Top of Information supplied

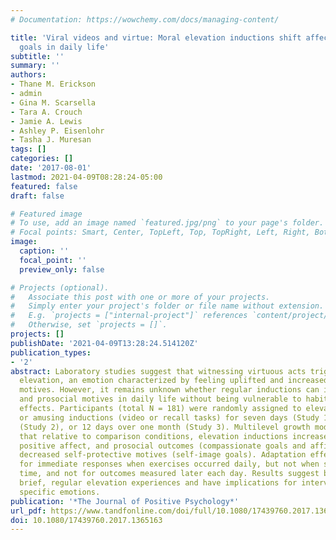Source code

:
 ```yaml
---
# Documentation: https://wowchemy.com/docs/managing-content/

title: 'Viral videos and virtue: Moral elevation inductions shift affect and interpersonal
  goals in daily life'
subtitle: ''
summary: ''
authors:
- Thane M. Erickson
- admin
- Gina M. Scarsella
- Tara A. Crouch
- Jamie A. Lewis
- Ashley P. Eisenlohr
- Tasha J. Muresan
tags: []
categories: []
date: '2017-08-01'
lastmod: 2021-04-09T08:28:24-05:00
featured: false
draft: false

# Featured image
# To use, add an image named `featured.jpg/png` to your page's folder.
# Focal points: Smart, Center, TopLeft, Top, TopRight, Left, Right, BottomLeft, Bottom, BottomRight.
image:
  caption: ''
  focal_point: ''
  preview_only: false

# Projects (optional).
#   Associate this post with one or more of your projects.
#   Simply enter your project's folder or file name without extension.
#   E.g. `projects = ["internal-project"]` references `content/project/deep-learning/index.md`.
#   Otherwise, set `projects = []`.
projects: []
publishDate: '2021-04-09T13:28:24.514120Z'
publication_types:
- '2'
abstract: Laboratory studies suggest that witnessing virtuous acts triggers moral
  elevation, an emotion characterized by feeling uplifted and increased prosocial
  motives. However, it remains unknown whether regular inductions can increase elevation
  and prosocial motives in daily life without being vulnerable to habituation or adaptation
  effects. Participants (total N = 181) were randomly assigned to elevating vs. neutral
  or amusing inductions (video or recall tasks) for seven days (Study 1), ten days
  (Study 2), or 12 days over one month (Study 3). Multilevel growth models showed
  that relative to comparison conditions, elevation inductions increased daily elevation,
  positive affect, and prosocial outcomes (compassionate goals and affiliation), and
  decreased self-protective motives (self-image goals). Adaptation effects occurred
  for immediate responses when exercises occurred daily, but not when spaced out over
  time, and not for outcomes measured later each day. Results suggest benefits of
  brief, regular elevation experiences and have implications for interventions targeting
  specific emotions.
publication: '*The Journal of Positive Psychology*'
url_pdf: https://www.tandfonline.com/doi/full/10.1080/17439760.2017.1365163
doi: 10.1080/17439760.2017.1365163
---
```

Bottom of Information supplied

▸ **Problem to solve**:
Where a line of the data contains "life", copy that line.

▸ **Solution**:
  goals in daily life'
  and prosocial motives in daily life without being vulnerable to habituation or adaptation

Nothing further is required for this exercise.